Counsel for defendants, in support of their contention that the judgment should be affirmed, say: “The record supports the trial court’s finding that the defendants did not have the specific intent required by the statute, and any intent the agent Palke may have had not to deliver or receive the grain in question may not be imputed to the defendants.” This was the sole ground on which the court based its decision. In rendering Ms opinion, the court, in deciding the case said: “In addition to the penalty for the violation, there is a civil remedy also provided for. But the act is penal in its character, and even though the action is a civil one, it is a civil action based upon a penal statute, a statute which clearly prescribes the penalty for, and declares it to be a crime for any broker to do the things prohibited by that statute.

“You deal with the subject of agency, and involved in that subject is whether or not the agent had either express authority or implied authority. The implied authority might come from the acts committed that are within the apparent scope of his authority.

“Now, his authority, express authority, has been defined here, about which there is no dispute. Mr. Smith [one of the defendant partners] testified precisely to what Palke’s authority was as a customer’s man, or salesman. . . . There is never any implied authority to an agent to commit a crime. ’ ’

We think the holding was wrong. Defendants cannot escape liability on the ground that plaintiff dealt with their agent and not directly with one of the members of the firm. Palke’s knowledge was imputable to defendants, his employers. Powell v. McCord, 121 Ill. 330; Weare Commission Co. v. People, 209 Ill. 528; Ohlendorf v. Bennett, 241 Ill. App. 537; Lamson v. West, 201 Ill. App. 251; Hyman & Co. v. Hay, 277 Fed. 898. We think the evidence shows that what Palke did in connection with his dealings with plaintiff was what he was hired to do.
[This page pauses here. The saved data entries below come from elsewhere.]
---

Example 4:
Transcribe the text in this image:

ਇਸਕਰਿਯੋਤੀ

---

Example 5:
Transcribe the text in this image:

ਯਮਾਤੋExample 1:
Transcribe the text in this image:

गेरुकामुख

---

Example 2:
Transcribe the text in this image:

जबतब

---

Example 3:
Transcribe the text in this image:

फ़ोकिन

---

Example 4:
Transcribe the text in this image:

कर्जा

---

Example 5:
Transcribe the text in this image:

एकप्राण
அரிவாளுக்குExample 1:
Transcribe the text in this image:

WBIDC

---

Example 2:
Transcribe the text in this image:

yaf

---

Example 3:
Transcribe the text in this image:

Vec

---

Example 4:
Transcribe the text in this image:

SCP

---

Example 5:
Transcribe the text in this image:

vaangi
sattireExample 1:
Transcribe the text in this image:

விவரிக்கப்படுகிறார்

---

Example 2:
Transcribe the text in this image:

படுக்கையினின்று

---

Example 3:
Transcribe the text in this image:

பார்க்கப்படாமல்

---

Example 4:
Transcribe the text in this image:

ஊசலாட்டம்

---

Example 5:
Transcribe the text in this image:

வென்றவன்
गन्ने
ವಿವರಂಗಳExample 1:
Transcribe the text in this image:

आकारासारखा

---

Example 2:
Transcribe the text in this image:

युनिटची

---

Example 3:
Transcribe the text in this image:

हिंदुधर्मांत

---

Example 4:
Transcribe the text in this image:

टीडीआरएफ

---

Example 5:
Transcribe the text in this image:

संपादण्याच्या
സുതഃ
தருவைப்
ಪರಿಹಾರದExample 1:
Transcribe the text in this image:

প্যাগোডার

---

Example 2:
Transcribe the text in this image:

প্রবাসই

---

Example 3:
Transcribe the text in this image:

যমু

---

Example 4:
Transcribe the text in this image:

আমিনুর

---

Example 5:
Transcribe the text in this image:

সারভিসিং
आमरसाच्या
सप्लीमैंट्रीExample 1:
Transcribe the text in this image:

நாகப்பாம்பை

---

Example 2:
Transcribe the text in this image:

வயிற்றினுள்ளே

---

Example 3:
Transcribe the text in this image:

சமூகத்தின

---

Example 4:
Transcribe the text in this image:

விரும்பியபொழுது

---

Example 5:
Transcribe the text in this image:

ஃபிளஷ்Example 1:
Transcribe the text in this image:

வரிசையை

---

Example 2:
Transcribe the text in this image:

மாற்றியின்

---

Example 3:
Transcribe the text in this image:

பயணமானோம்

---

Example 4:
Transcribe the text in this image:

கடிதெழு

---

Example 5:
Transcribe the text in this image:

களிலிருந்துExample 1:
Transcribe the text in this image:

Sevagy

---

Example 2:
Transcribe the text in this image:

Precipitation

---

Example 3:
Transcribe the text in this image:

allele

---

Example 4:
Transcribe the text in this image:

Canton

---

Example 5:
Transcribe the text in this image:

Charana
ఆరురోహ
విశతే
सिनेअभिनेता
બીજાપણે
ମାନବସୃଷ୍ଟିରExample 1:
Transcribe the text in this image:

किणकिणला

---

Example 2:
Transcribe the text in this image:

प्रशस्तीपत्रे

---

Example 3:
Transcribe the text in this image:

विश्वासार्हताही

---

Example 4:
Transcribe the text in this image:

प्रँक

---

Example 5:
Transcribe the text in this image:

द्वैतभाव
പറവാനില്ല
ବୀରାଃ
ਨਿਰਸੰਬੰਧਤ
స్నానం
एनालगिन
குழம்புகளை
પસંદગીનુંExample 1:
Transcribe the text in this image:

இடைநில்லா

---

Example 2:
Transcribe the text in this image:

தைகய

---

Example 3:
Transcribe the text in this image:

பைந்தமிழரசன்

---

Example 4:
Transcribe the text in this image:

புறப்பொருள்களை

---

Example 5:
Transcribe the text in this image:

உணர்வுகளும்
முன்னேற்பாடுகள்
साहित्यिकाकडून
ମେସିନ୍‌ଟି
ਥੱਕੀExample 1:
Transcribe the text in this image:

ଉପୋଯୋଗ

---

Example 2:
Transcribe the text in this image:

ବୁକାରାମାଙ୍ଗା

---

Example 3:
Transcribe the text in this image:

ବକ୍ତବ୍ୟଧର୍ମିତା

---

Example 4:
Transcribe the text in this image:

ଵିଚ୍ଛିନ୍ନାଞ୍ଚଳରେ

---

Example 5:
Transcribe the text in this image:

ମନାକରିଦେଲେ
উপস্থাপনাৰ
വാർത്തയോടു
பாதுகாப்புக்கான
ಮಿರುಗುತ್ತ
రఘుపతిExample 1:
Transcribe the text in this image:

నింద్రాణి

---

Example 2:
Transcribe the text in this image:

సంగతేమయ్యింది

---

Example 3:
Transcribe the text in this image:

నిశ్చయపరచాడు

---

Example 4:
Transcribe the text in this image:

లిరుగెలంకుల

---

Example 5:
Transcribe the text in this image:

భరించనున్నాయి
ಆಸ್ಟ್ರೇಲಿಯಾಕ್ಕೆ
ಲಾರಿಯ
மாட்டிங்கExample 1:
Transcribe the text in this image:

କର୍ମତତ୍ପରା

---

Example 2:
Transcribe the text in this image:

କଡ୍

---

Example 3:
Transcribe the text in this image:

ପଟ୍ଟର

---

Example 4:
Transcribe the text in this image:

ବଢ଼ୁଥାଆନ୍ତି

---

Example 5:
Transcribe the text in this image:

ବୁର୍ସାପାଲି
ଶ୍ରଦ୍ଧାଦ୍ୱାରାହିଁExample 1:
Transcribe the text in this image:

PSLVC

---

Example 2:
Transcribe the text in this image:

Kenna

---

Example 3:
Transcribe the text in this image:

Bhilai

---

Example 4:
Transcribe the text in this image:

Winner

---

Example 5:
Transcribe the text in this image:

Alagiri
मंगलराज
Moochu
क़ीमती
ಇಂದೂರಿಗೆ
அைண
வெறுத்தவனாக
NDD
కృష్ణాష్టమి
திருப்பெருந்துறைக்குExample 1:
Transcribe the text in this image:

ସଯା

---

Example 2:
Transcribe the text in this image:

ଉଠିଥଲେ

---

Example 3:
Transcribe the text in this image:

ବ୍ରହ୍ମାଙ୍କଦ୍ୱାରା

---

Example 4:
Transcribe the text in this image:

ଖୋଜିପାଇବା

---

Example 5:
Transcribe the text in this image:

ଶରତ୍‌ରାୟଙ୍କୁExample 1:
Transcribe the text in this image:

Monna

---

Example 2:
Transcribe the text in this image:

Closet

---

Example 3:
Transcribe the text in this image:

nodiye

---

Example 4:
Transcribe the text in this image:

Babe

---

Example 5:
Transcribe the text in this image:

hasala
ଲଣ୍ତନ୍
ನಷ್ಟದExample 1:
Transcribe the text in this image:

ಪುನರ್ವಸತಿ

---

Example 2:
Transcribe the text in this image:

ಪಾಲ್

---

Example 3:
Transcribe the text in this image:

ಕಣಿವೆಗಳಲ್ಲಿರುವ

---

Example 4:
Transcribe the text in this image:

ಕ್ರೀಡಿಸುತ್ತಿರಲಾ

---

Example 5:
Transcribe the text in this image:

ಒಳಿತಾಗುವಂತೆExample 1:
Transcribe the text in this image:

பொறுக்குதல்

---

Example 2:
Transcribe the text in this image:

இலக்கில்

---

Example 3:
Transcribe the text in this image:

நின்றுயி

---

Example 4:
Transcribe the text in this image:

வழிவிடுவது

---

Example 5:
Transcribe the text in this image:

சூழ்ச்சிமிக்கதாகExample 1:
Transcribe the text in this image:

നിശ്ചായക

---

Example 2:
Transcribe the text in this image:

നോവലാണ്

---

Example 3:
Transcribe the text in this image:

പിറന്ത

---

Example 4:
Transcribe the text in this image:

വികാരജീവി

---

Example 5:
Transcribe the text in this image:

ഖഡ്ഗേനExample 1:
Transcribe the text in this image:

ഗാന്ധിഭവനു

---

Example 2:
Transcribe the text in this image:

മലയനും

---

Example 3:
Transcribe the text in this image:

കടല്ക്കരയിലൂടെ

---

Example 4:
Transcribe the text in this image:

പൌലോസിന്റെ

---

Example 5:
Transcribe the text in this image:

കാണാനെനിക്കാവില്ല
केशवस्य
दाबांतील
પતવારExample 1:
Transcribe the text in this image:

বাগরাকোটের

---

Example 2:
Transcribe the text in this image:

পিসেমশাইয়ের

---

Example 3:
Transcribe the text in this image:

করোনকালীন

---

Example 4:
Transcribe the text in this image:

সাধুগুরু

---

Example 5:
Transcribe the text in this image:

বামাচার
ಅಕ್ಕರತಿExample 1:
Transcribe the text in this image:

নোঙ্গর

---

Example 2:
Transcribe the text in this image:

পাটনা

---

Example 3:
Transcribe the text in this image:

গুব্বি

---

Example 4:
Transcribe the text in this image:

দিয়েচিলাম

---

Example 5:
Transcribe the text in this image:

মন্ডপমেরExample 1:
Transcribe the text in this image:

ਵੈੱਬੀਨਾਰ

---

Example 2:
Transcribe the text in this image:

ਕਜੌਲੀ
In Richter v. Empire Trust Co., 20 F. Supp. 289, the Umted States District Court of New York held that sec. 132 was not penal but remedial in its nature. The court there said: “Although the Illinois statute is part of the penal law of that state, it is not penal but remedial in character in so far as it gives the loser the right to recover back the money lost at gaming. As the Supreme court has said in Huntington v. Attrill, 146 U. S. 657, at page 667,13 S. Ct. 224, 227, 36 L. Ed. 1123:

“ ‘Penal laws, strictly and properly, are those imposing punishment for an offense committed against the state, and which, by the English and American constitutions, the executive of the state has power to pardon. Statutes giving a private action against the wrong’doer are sometimes spoken of as penal in their nature, but in such cases it has been pointed out that neither the liability imposed nor the remedy given is strictly penal.
“ ‘The action of an owner of property against the hundred to recover damages caused by a mob was said by Justices Willes and Buller to be “penal against the hundred, but certainly remedial as to the sufferer.” Hyde v. Cogen, 2 Dougl. 699, 705, 706. A statute giving the right to recover back money lost at gaming, and, if the loser does not sue within a certain time, authorizing a qui tarn action to be brought by any other person for three-fold the amount, has been held to be remedial as to the loser, though penal as regards the suit by a common informer. ’ ”

For the reasons stated, the judgment of the circuit, court of Cook county is reversed and the cause remanded, for further proceedings in accordance with the views herein expressed.

Reversed and remanded.

Hatchett, P. J., and HcSurely, J., concur.